━━ EXTRACTED RECORDS ━━
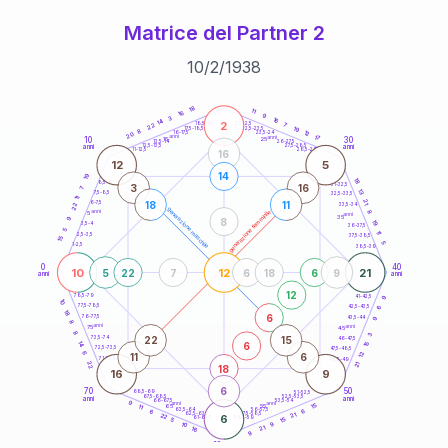
Matrice del Partner 2
10
/
2
/
1938
20
anni
18
11
16
9
3
16
14
2
21-22,5
7
18,5-19
22
19
22,5-23,5
17,5-18,5
8
12
16-17,5
23,5-24
20
anni
anni
17
10
30
15
25
26-27,5
13,5-14
12,5-13,5
27,5-28,5
anni
anni
11-12,5
28,5-29
16
12
5
14
19
18
8,5-9
31-32,5
3
16
7
13
7,5-8,5
32,5-33,5
11
21
18
11
6-7,5
22
33,5-34
generazione maschile
anni
8
generazione femminile
5
anni
35
9
8
19
3,5-4
36-37,5
5
11
2,5-3,5
37,5-38,5
15
5
1-2,5
38,5-39
0
40
10
12
21
5
22
7
6
18
6
9
anni
anni
12
9
78,5-79
41-42,5
10
77,5-78,5
6
42,5-43,5
18
6
76-77,5
9
43,5-44
8
anni
anni
75
45
8
3
22
15
73,5-74
46-47,5
6
14
15
72,5-73,5
47,5-48,5
6
12
11
6
71-72,5
48,5-49
22
21
18
16
9
6
70
50
68,5-69
51-52,5
67,5-68,5
52,5-53,5
anni
anni
66-67,5
53,5-54
9
anni
anni
15
65
55
11
6
63,5-64
56-57,5
6
62,5-63,5
57,5-58,5
21
22
6
61-62,5
58,5-59
15
5
9
10
21
16
9
60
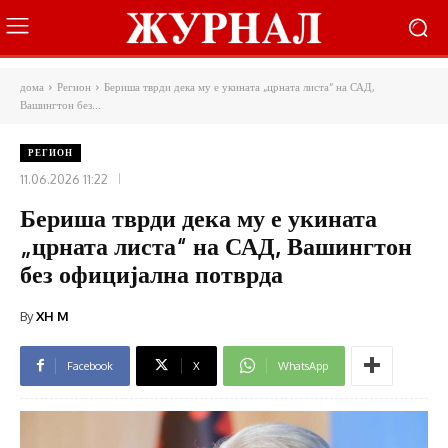
дома
Регион
Бериша тврди дека му е укината „црната листа“ на САД,
Вашингтон без...
РЕГИОН
11.06.2026 11:22
Бериша тврди дека му е укината
„црната листа“ на САД, Вашингтон
без официјална потврда
By
XH M
Facebook
X
WhatsApp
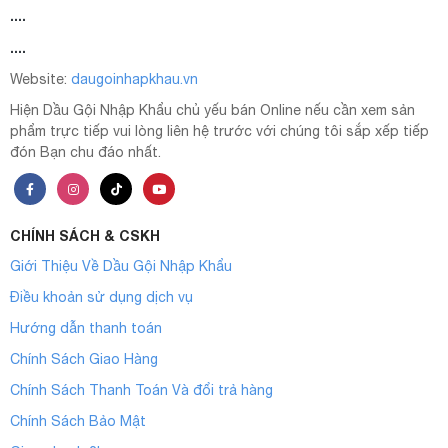
....
....
Website:
daugoinhapkhau.vn
Hiện Dầu Gội Nhập Khẩu chủ yếu bán Online nếu cần xem sản
phẩm trực tiếp vui lòng liên hệ trước với chúng tôi sắp xếp tiếp
đón Bạn chu đáo nhất.
CHÍNH SÁCH & CSKH
Giới Thiệu Về Dầu Gội Nhập Khẩu
Điều khoản sử dụng dịch vụ
Hướng dẫn thanh toán
Chính Sách Giao Hàng
Chính Sách Thanh Toán Và đổi trả hàng
Chính Sách Bảo Mật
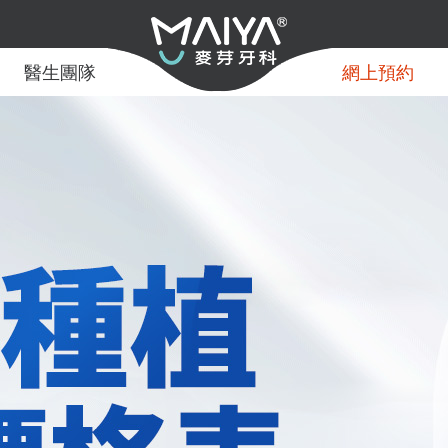
醫生團隊
網上預約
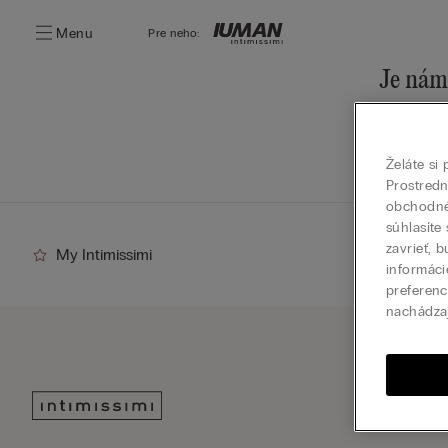
Menu
Pre neho:
Je nám 
Našu ponu
Prejsť
Želáte si
Prostred
obchodné 
súhlasíte
zavrieť, 
My Intimissimi
informáci
preferenc
nachádza
Prihlá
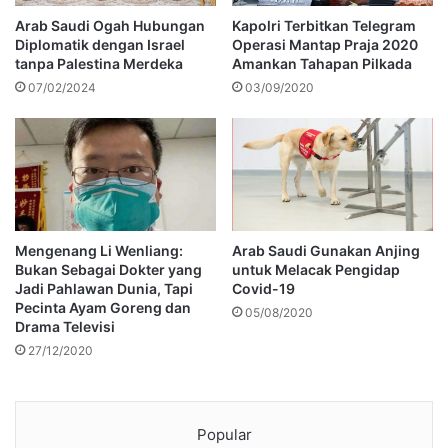
Arab Saudi Ogah Hubungan
Kapolri Terbitkan Telegram
Diplomatik dengan Israel
Operasi Mantap Praja 2020
tanpa Palestina Merdeka
Amankan Tahapan Pilkada
07/02/2024
03/09/2020
Mengenang Li Wenliang:
Arab Saudi Gunakan Anjing
Bukan Sebagai Dokter yang
untuk Melacak Pengidap
Jadi Pahlawan Dunia, Tapi
Covid-19
Pecinta Ayam Goreng dan
05/08/2020
Drama Televisi
27/12/2020
Popular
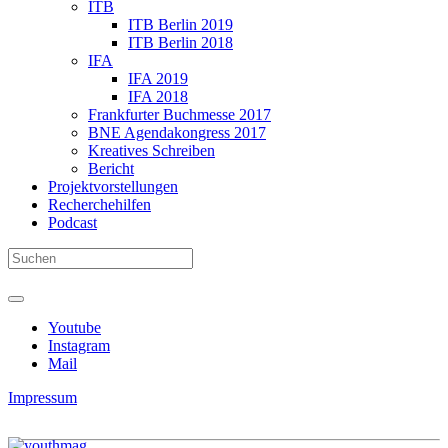
ITB
ITB Berlin 2019
ITB Berlin 2018
IFA
IFA 2019
IFA 2018
Frankfurter Buchmesse 2017
BNE Agendakongress 2017
Kreatives Schreiben
Bericht
Projektvorstellungen
Recherchehilfen
Podcast
Youtube
Instagram
Mail
Impressum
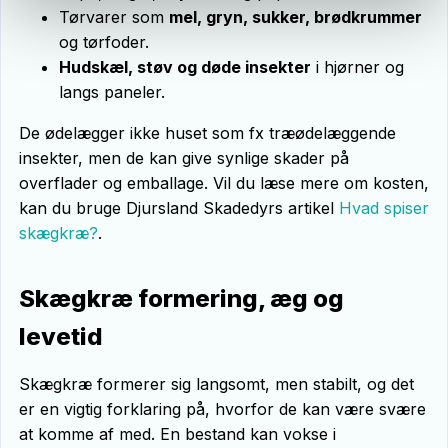
Tørvarer som
mel, gryn, sukker, brødkrummer
og tørfoder.
Hudskæl, støv og døde insekter
i hjørner og
langs paneler.
De ødelægger ikke huset som fx træødelæggende
insekter, men de kan give synlige skader på
overflader og emballage. Vil du læse mere om kosten,
kan du bruge Djursland Skadedyrs artikel
Hvad spiser
skægkræ?
.
Skægkræ formering, æg og
levetid
Skægkræ formerer sig langsomt, men stabilt, og det
er en vigtig forklaring på, hvorfor de kan være svære
at komme af med. En bestand kan vokse i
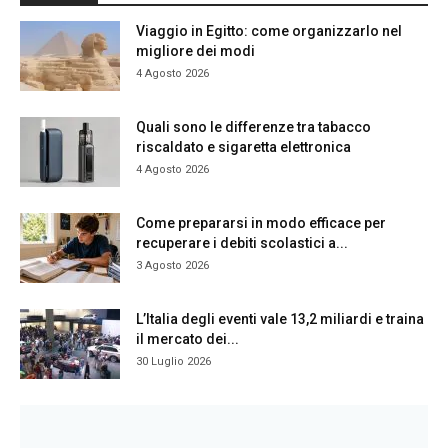
Viaggio in Egitto: come organizzarlo nel
migliore dei modi
4 Agosto 2026
Quali sono le differenze tra tabacco
riscaldato e sigaretta elettronica
4 Agosto 2026
Come prepararsi in modo efficace per
recuperare i debiti scolastici a...
3 Agosto 2026
L’Italia degli eventi vale 13,2 miliardi e traina
il mercato dei...
30 Luglio 2026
━━━
* [WHAT TO DO]:
List each line in the listing above that contains the word "црната".

* [YOUR RESPONSE]:
Бериша тврди дека му е укината „црната листа“ на САД,
„црната листа“ на САД, Вашингтон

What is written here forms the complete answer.